Your objective - Look for the line containing "Elan yerləşdir" and the line containing "Så får du raskt tilbud og for" in the entries below. Copy those two and all lines between them exactly, leaving out pictures.

━━━━━ Excerpted records

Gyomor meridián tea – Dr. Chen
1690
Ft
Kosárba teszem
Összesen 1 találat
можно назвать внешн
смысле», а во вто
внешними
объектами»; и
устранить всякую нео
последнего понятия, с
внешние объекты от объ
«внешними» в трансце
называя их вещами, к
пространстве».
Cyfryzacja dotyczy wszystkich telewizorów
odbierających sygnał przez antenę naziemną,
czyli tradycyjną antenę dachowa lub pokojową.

━━━━━━━━━━
━━━━━ Excerpted records

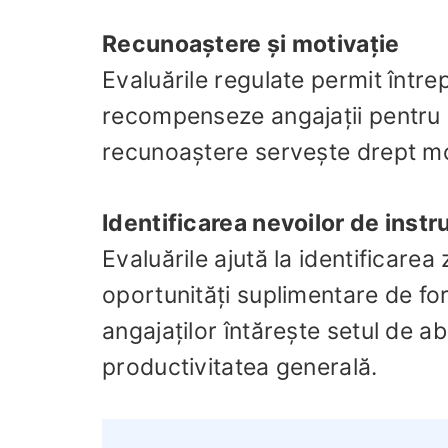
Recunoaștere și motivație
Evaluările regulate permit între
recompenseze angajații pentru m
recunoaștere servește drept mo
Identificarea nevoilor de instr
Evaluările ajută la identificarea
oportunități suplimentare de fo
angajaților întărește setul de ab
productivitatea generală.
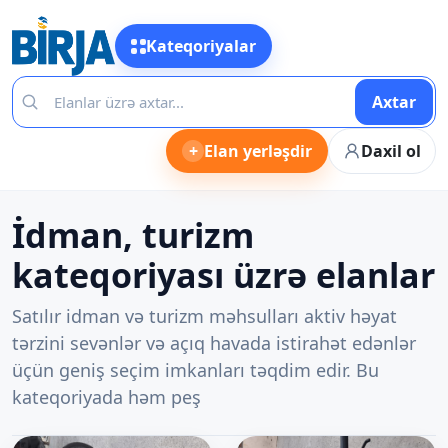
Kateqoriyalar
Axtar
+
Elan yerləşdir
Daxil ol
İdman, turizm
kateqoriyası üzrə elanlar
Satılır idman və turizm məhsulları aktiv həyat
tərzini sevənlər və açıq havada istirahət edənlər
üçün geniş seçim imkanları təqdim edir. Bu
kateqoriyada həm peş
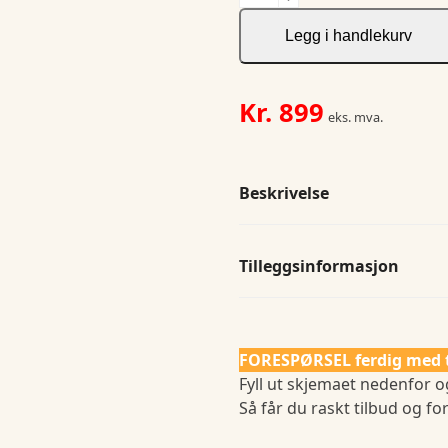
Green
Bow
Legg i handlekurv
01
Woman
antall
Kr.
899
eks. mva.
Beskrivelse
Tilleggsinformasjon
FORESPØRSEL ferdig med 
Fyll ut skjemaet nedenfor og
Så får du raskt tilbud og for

━━━━━━━━━━
━━━━━ Excerpted records

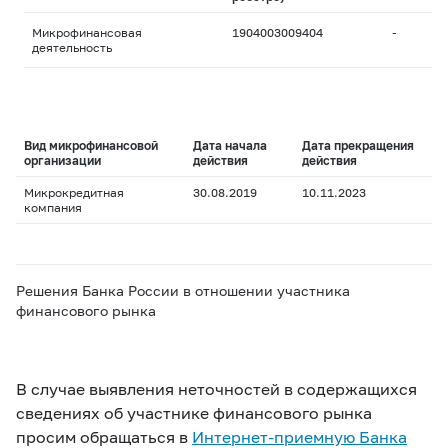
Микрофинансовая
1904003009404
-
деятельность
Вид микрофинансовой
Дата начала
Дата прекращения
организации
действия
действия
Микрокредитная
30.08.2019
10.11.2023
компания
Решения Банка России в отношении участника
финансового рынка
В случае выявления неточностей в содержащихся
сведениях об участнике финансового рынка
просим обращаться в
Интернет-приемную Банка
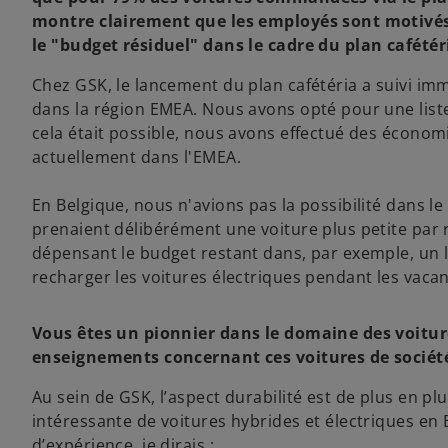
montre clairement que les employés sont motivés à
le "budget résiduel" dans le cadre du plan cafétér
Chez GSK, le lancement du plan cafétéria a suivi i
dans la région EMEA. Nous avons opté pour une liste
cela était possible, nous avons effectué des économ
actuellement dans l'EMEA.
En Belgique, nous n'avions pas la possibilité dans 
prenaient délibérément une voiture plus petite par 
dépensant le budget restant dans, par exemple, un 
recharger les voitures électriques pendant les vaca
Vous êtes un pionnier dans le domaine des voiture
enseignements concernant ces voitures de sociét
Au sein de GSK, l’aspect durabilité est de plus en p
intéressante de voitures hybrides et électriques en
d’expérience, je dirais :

━━━━━━━━━━

Answer space -
Elan yerləşdir
Daxil ol
İdman, turizm
kateqoriyası üzrə elanlar
Satılır idman və turizm məhsulları aktiv həyat
tərzini sevənlər və açıq havada istirahət edənlər
üçün geniş seçim imkanları təqdim edir. Bu
kateqoriyada həm peş
Green
Bow
Legg i handlekurv
01
Woman
antall
Kr.
899
eks. mva.
Beskrivelse
Tilleggsinformasjon
FORESPØRSEL ferdig med 
Fyll ut skjemaet nedenfor og
Så får du raskt tilbud og for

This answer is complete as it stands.